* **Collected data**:
━━━━
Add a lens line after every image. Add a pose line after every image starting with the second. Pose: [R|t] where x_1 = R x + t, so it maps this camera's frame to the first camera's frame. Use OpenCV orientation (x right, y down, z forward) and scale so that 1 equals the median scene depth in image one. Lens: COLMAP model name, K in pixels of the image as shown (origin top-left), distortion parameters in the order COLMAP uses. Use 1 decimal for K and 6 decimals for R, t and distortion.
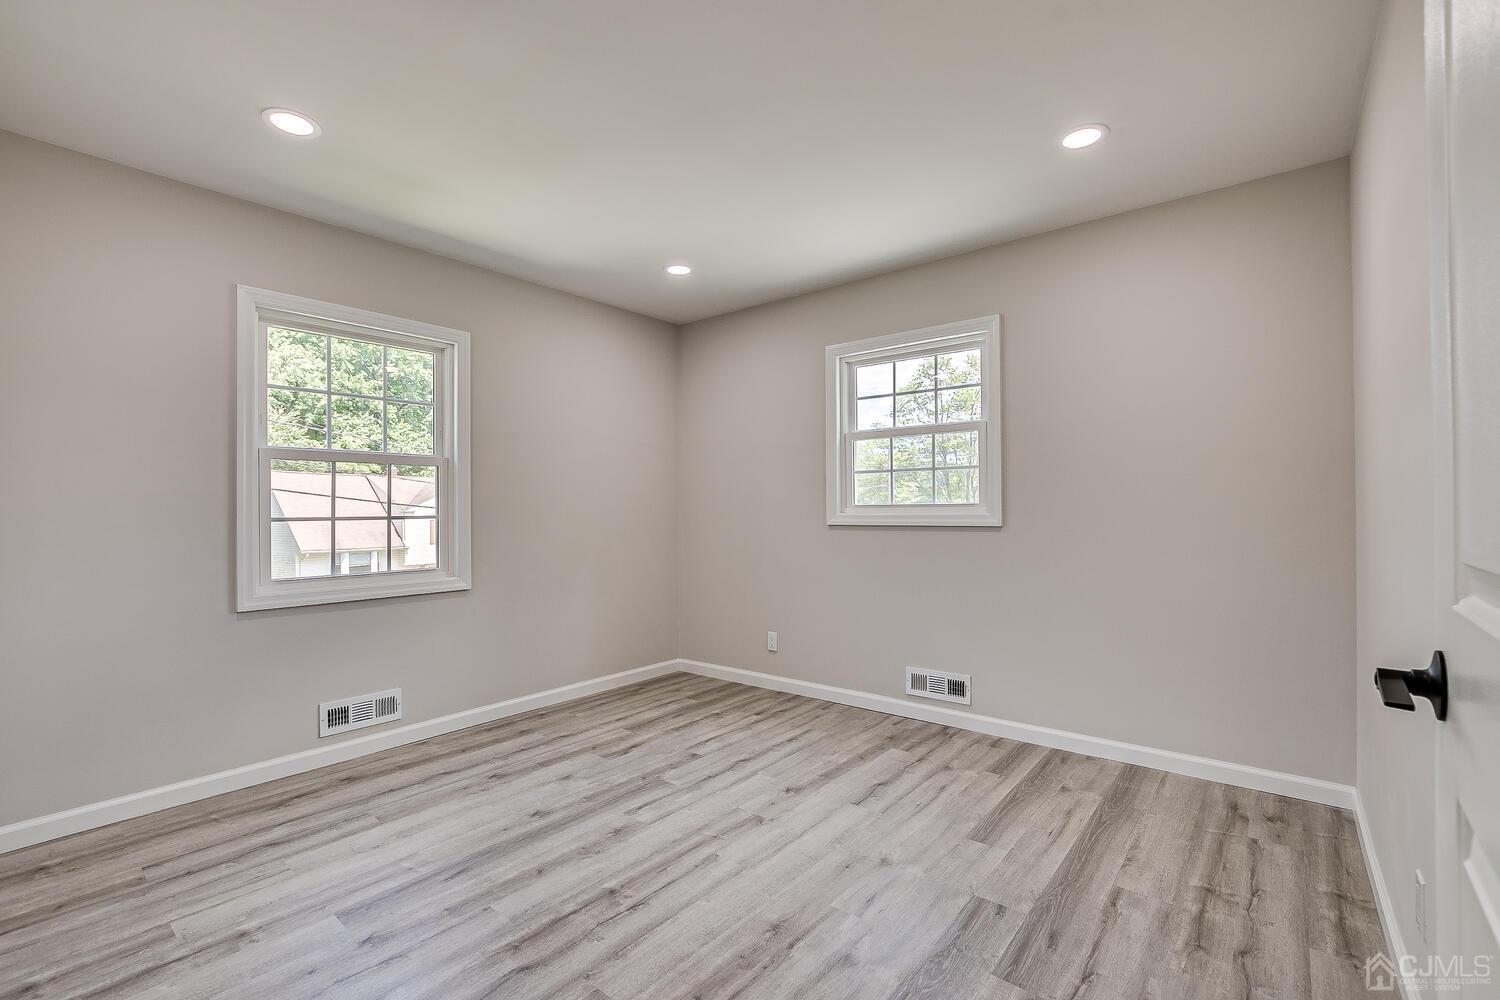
lens RADIAL K [[654.6, 0, 748.3], [0, 654.6, 503.4], [0, 0, 1]] dist [-0.023613, 0.003303]
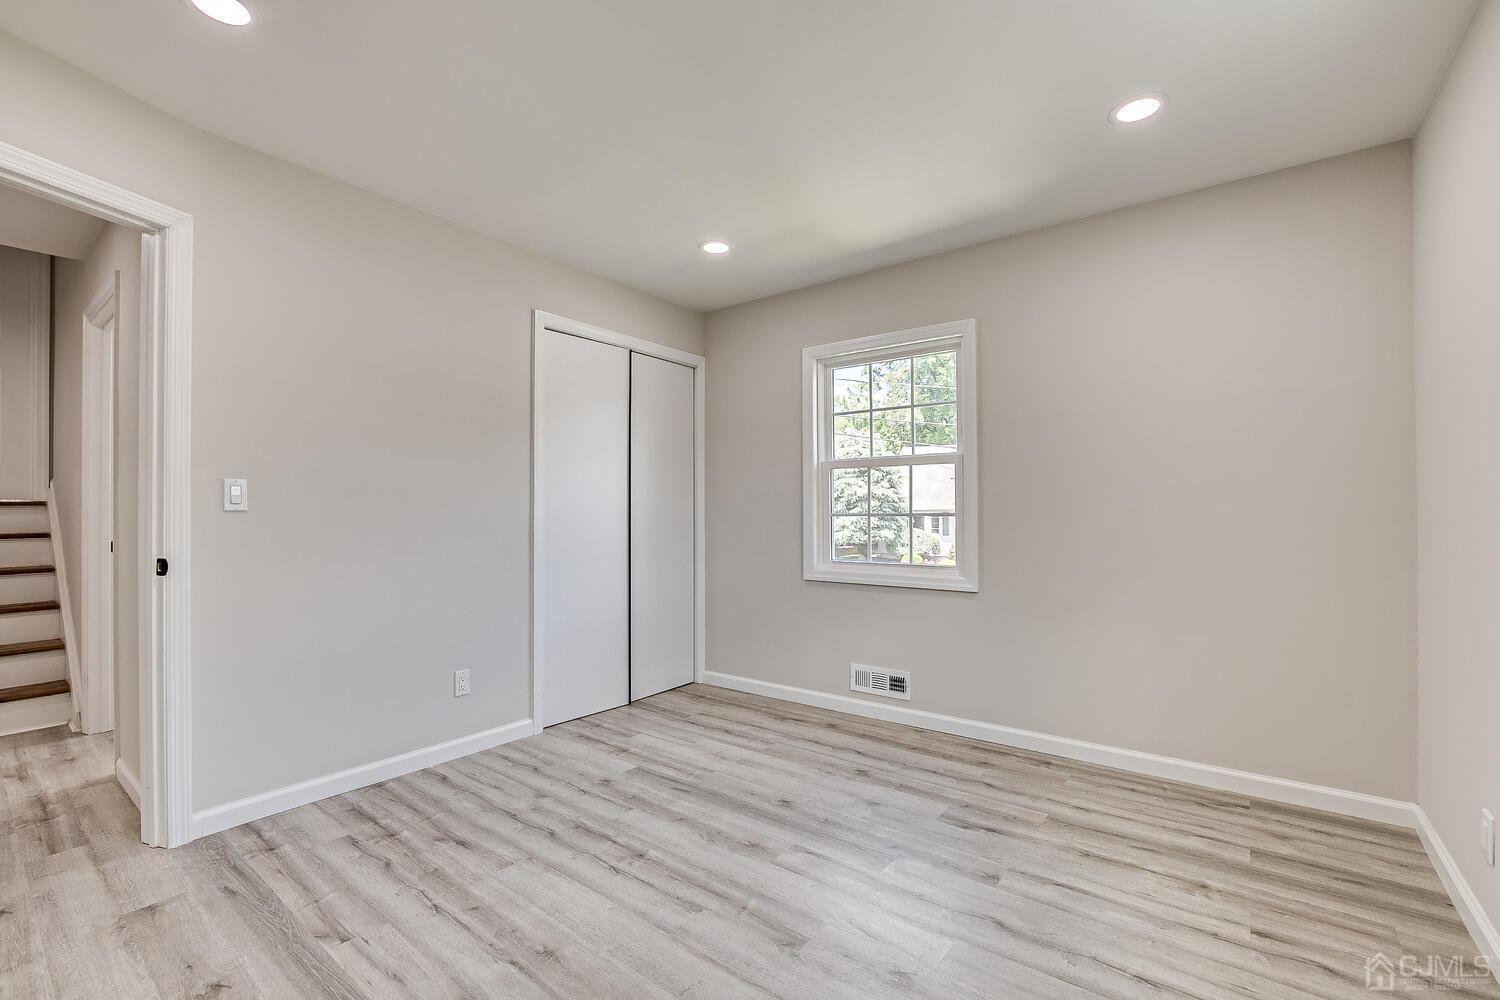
lens RADIAL K [[654.6, 0, 737.0], [0, 654.6, 499.2], [0, 0, 1]] dist [-0.023613, 0.003303]
pose [[0.020115, -0.010934, -0.999738, 0.582071], [0.011233, 0.999880, -0.010710, 0.005354], [0.999735, -0.011015, 0.020235, 0.740765]]
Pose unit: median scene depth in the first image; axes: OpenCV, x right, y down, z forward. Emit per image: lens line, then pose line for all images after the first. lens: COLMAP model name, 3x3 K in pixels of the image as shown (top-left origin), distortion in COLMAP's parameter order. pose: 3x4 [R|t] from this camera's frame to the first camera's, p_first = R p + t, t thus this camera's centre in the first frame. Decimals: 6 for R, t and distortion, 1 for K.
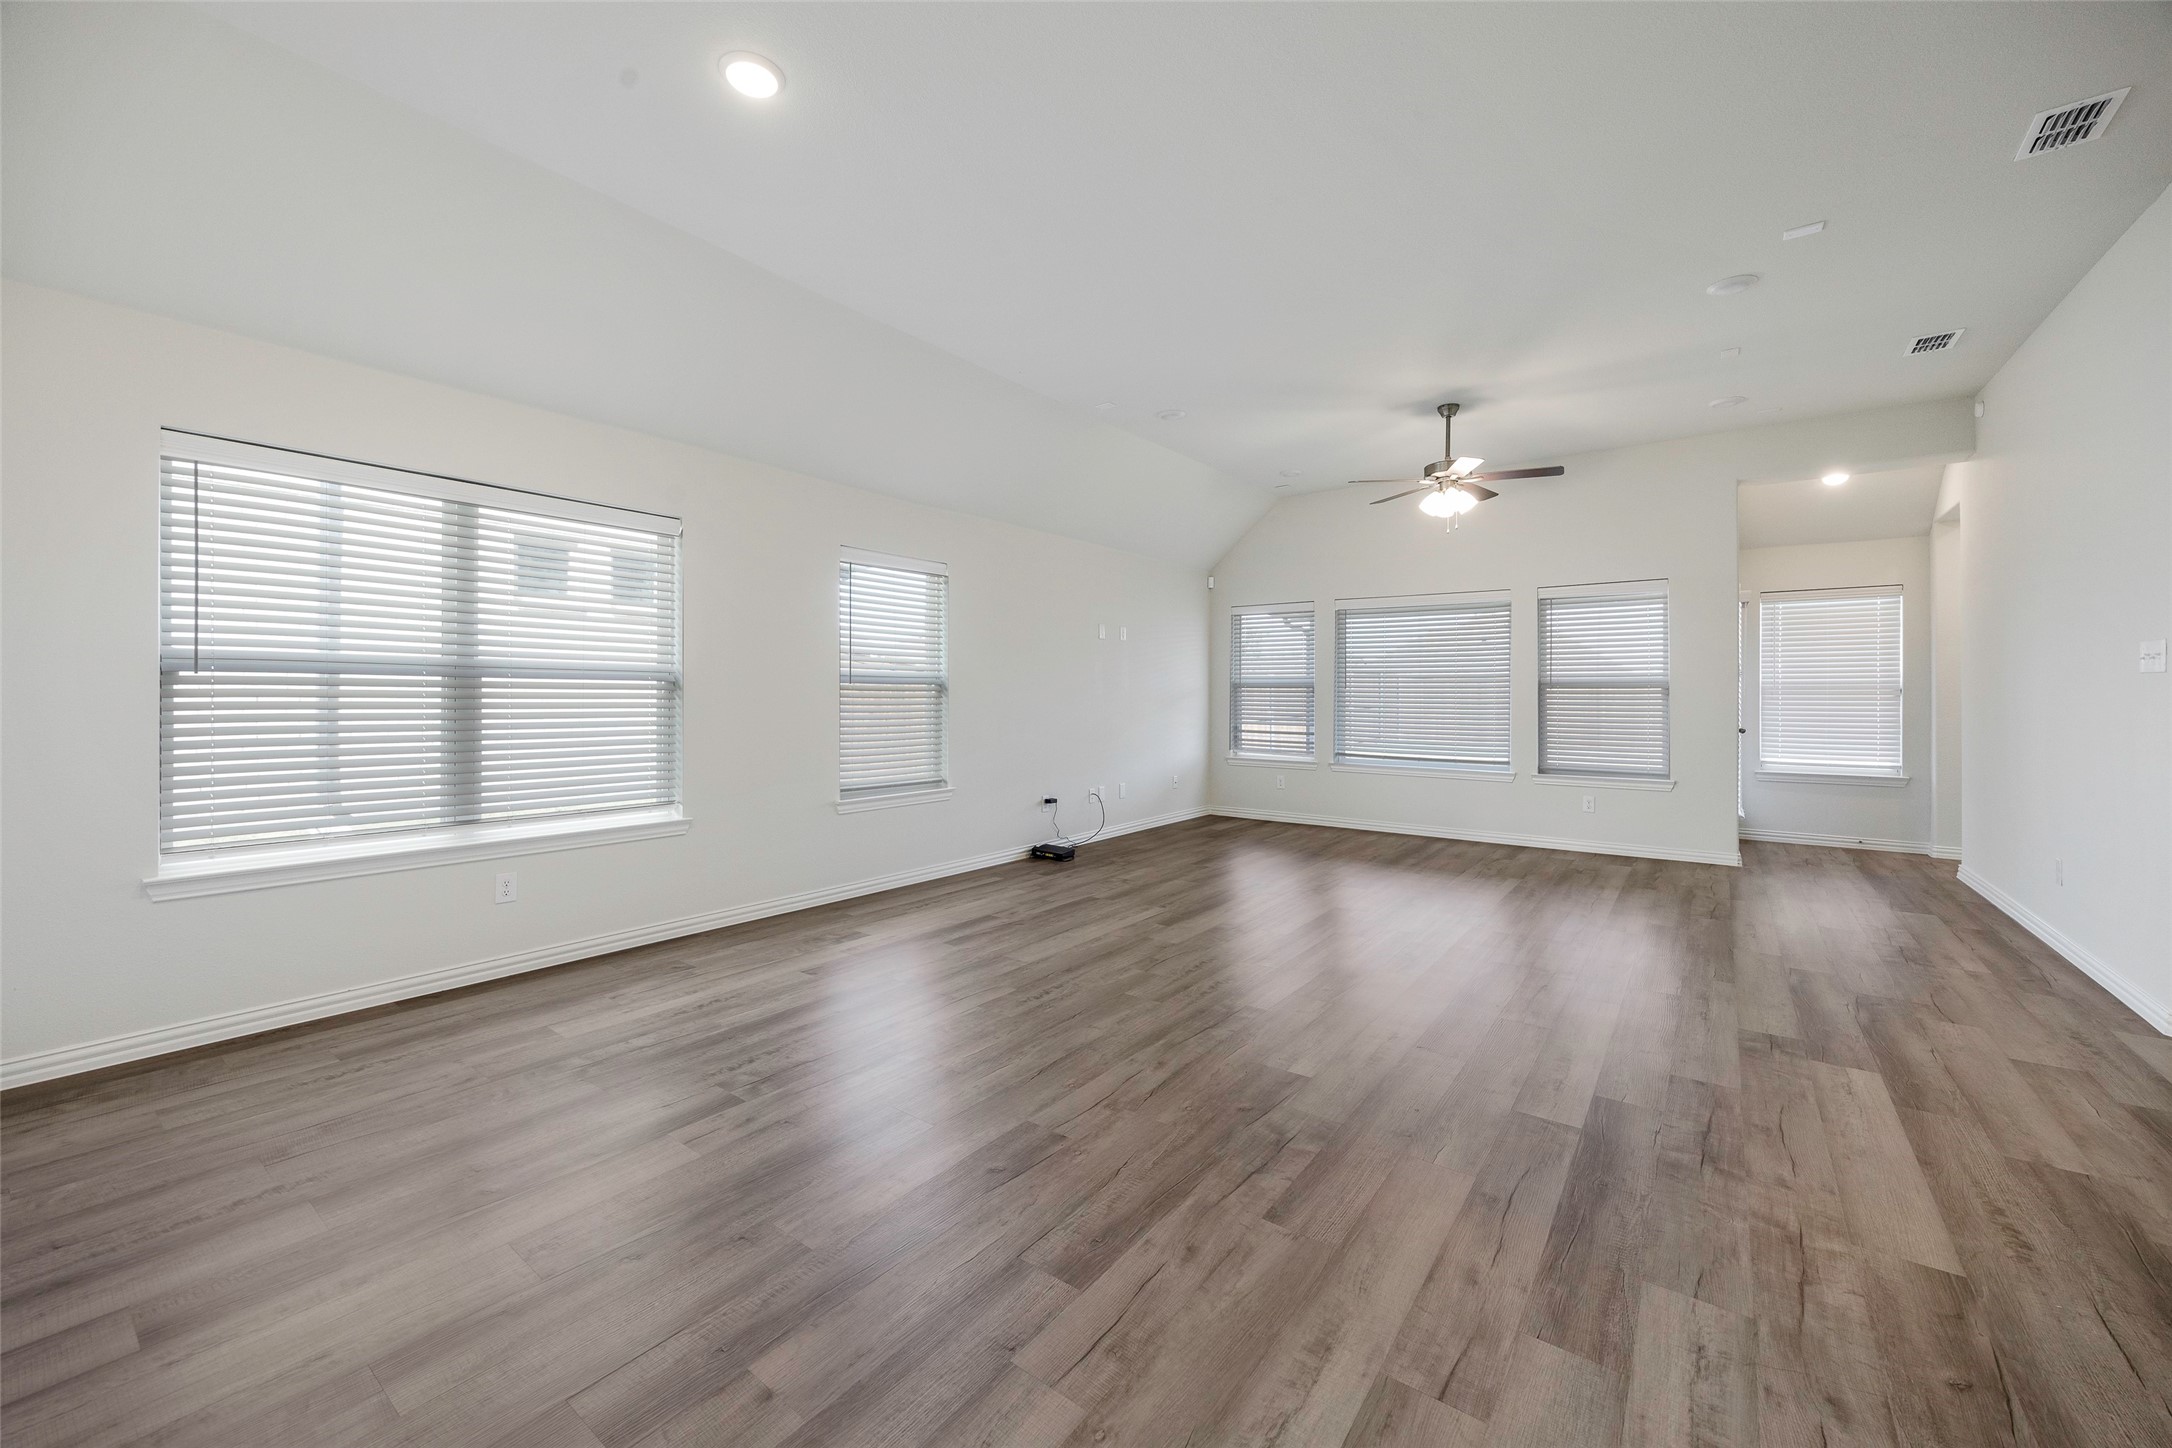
━━━━
* **Work instructions**:
Restate the entries word for word, though any image they contain should not appear.

* **Response to this exercise**:
Add a lens line after every image. Add a pose line after every image starting with the second. Pose: [R|t] where x_1 = R x + t, so it maps this camera's frame to the first camera's frame. Use OpenCV orientation (x right, y down, z forward) and scale so that 1 equals the median scene depth in image one. Lens: COLMAP model name, K in pixels of the image as shown (origin top-left), distortion parameters in the order COLMAP uses. Use 1 decimal for K and 6 decimals for R, t and distortion.
lens RADIAL K [[654.6, 0, 748.3], [0, 654.6, 503.4], [0, 0, 1]] dist [-0.023613, 0.003303]
lens RADIAL K [[654.6, 0, 737.0], [0, 654.6, 499.2], [0, 0, 1]] dist [-0.023613, 0.003303]
pose [[0.020115, -0.010934, -0.999738, 0.582071], [0.011233, 0.999880, -0.010710, 0.005354], [0.999735, -0.011015, 0.020235, 0.740765]]
Pose unit: median scene depth in the first image; axes: OpenCV, x right, y down, z forward. Emit per image: lens line, then pose line for all images after the first. lens: COLMAP model name, 3x3 K in pixels of the image as shown (top-left origin), distortion in COLMAP's parameter order. pose: 3x4 [R|t] from this camera's frame to the first camera's, p_first = R p + t, t thus this camera's centre in the first frame. Decimals: 6 for R, t and distortion, 1 for K.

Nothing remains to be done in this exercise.